Security Permissions for SCCM

I mentioned having to correct permissions for the action account above in the get collection members step.  this is what I had to do to make it work:

  1. dcom permissions adjustment (on the sccm server)
    • launch dcomcnfg.
    • navigate to component services \ computers \ my computer.  right-click my computer, choose properties.
    • under the com security tab, click edit limits in both sections.
    • grant the following rights to the ois action account:
      • remote access
      • remote launch
      • remote activation
    • navigate to the dcom config section under my computer, locate windows management instrumentation
    • right-click windows management instruction, choose properties. 
    • under the security tab, click edit under the launch and activation permissions section.

Items drawn from a data source:
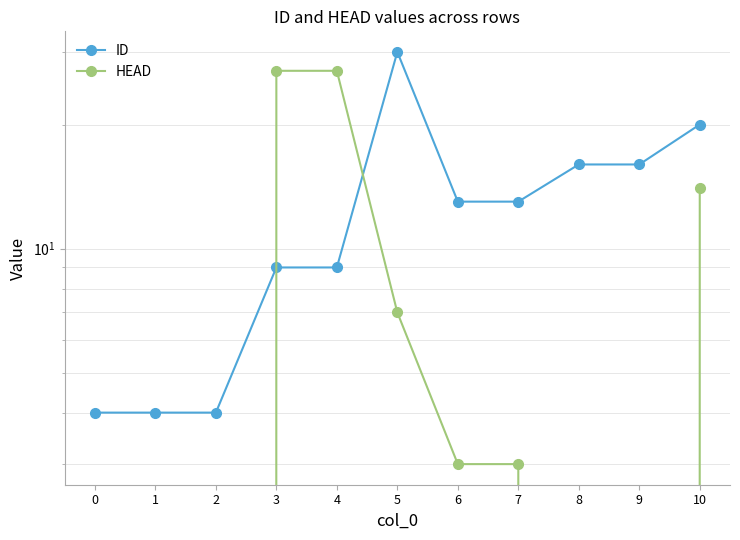

What are all the series names shown in the legend?

ID, HEAD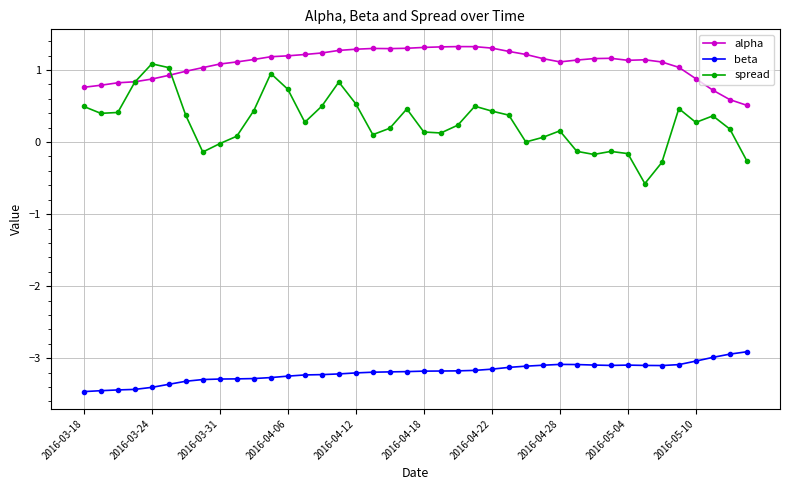

Which series has the largest total across all categories?

alpha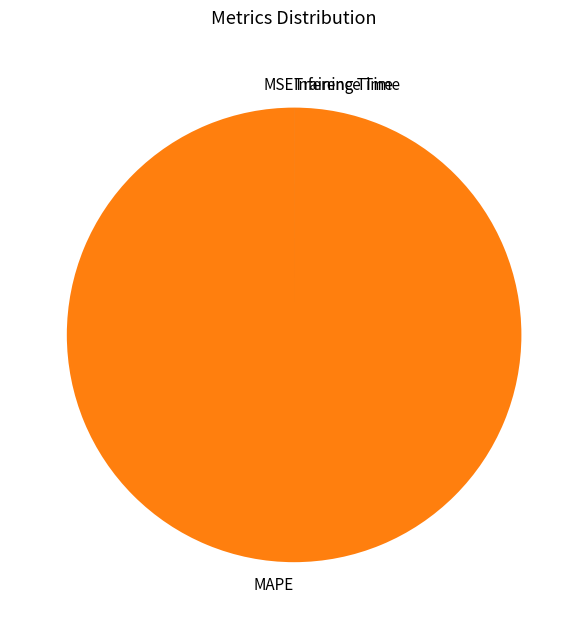

What is the largest slice in the pie chart?

MAPE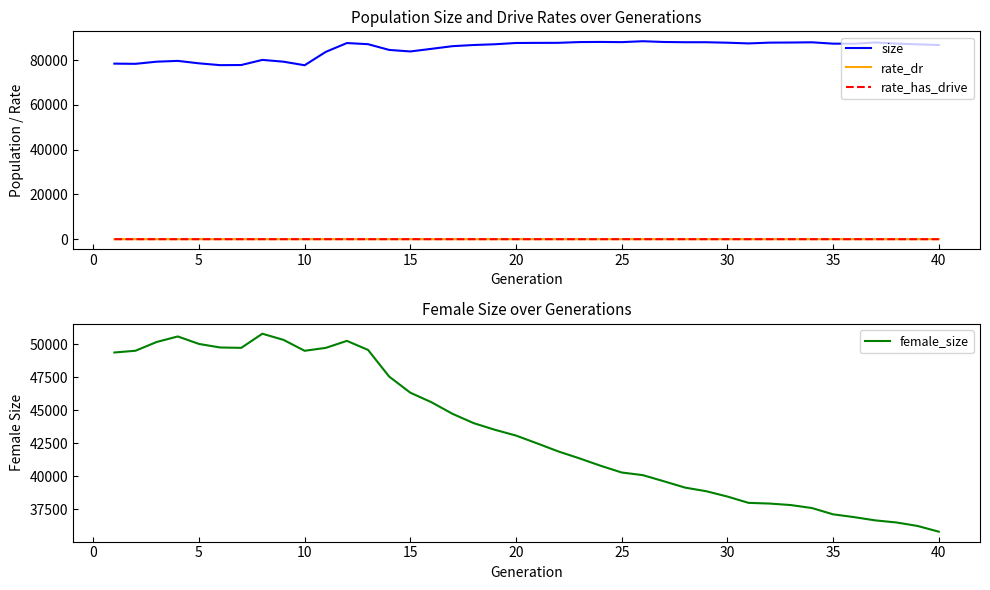

True or false: size and rate_has_drive intersect in this chart.

False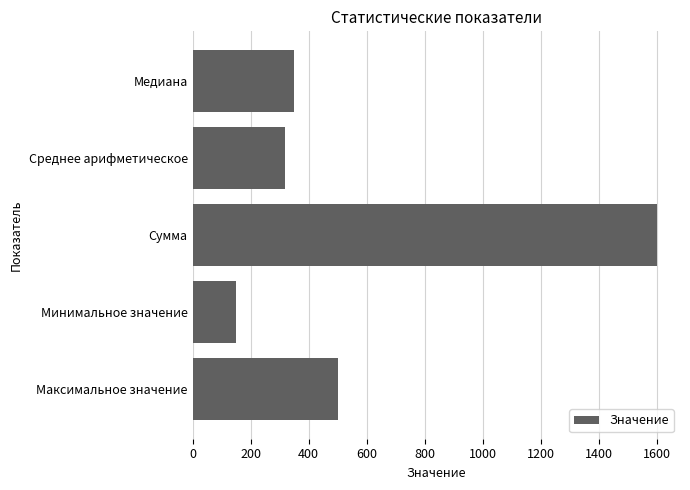

The chart shows a value of 350 at Медиана. True or false?

True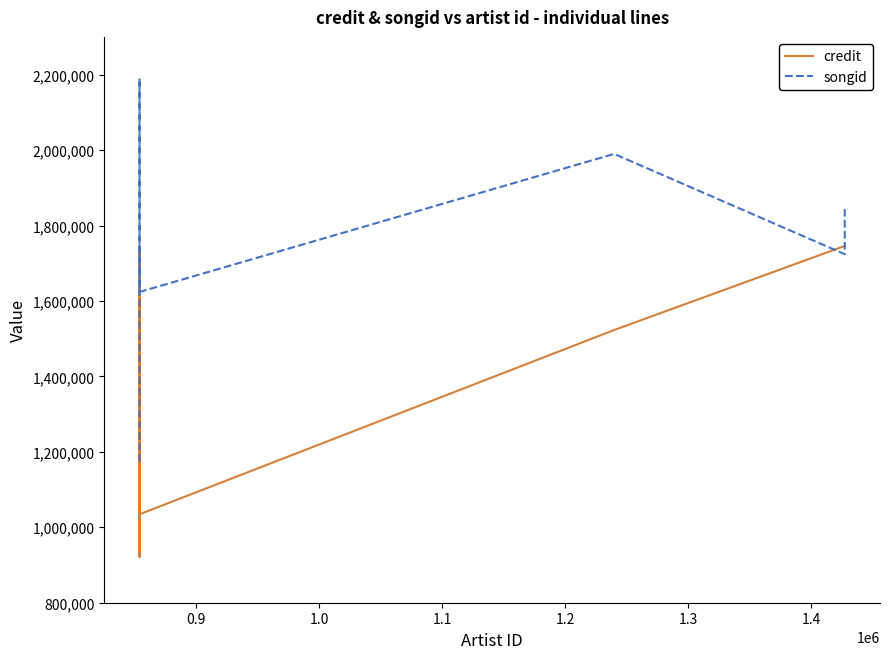

List the series in order of their peak value, lowest first.

credit, songid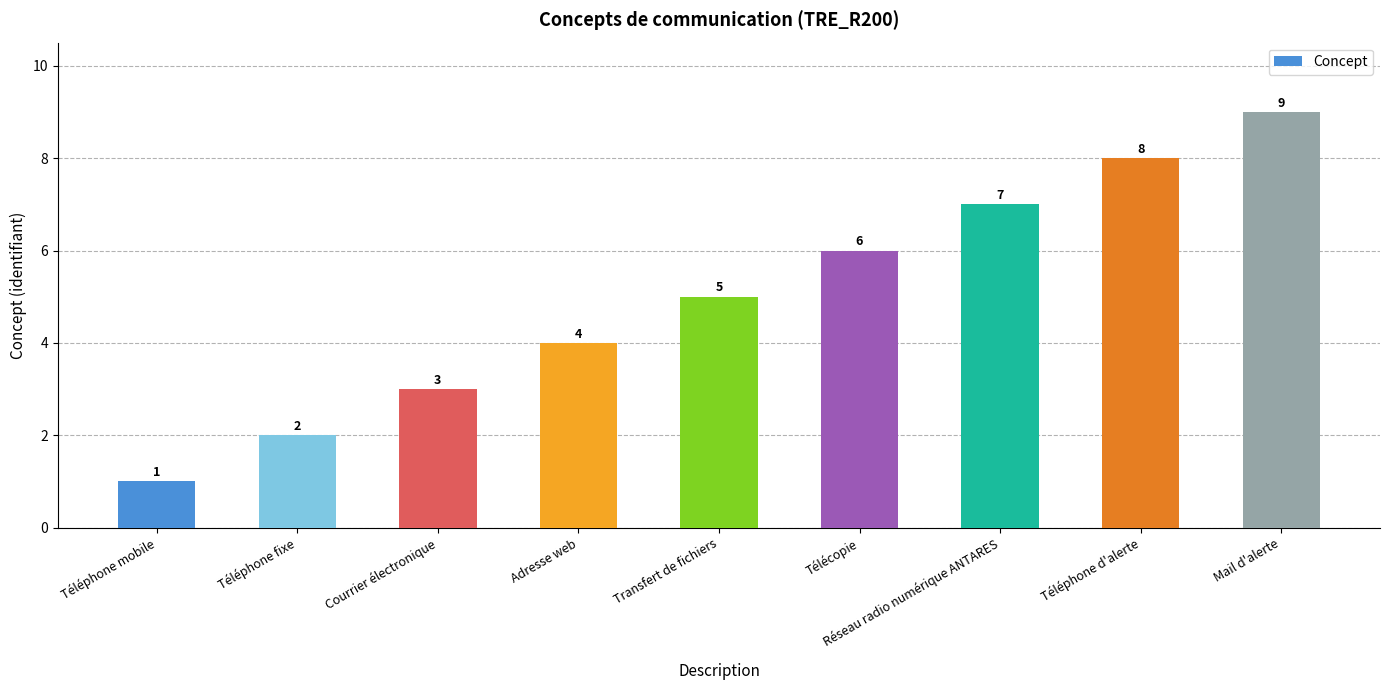

What is the smallest value displayed?

1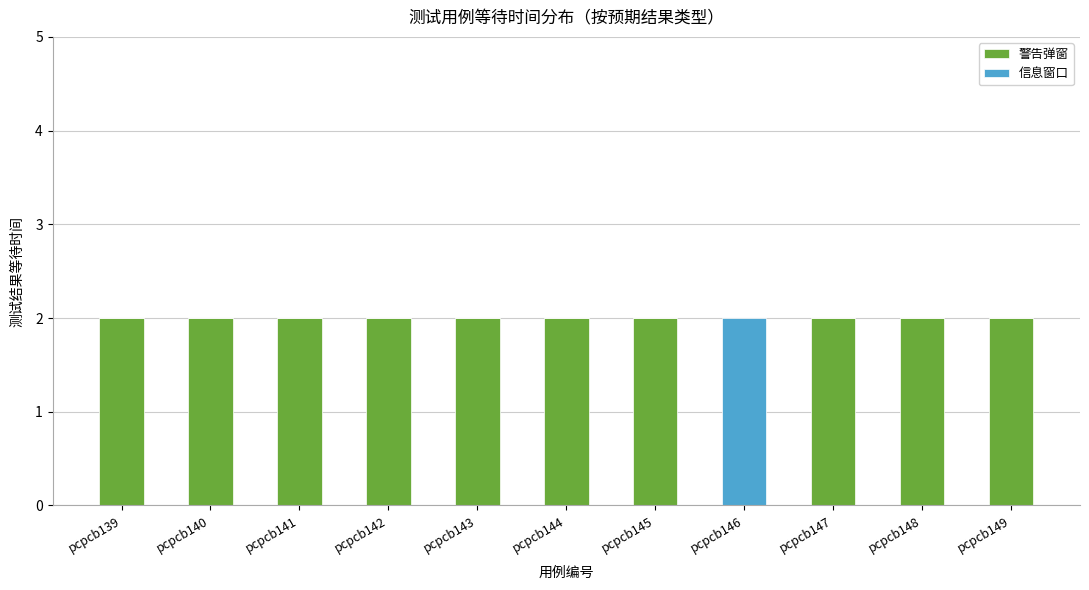

The 警告弹窗 series shows 3 at pcpcb139. True or false?

False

Questions -
(a) Retype the part of the SCCM permissions passage starting with "I mentioned having" and going on through "computer, choose properties.".
(b) Answer these questions from the SCCM permissions passage:
(i) Which program does it say to launch?
(ii) Under which tab are the edit limits found?
(iii) What three rights are granted to the ois action account?
(c) Decide whether each statement agrees with the SCCM permissions passage. Answer yes or no, and quote the words that settle it.
(i) The DCOM permissions adjustment is made on the SCCM server.
(ii) Edit limits is clicked in only one section.
(iii) Under the security tab, edit is clicked under the access permissions section.

Responses to the exercise -
(a)
I mentioned having to correct permissions for the action account above in the get collection members step.  this is what I had to do to make it work:

  1. dcom permissions adjustment (on the sccm server)
    • launch dcomcnfg.
    • navigate to component services \ computers \ my computer.  right-click my computer, choose properties.

(b)
(i) dcomcnfg
(ii) The com security tab
(iii) Remote access, remote launch and remote activation

(c)
(i) Yes: "dcom permissions adjustment (on the sccm server)"
(ii) No: "click edit limits in both sections"
(iii) No: "click edit under the launch and activation permissions section"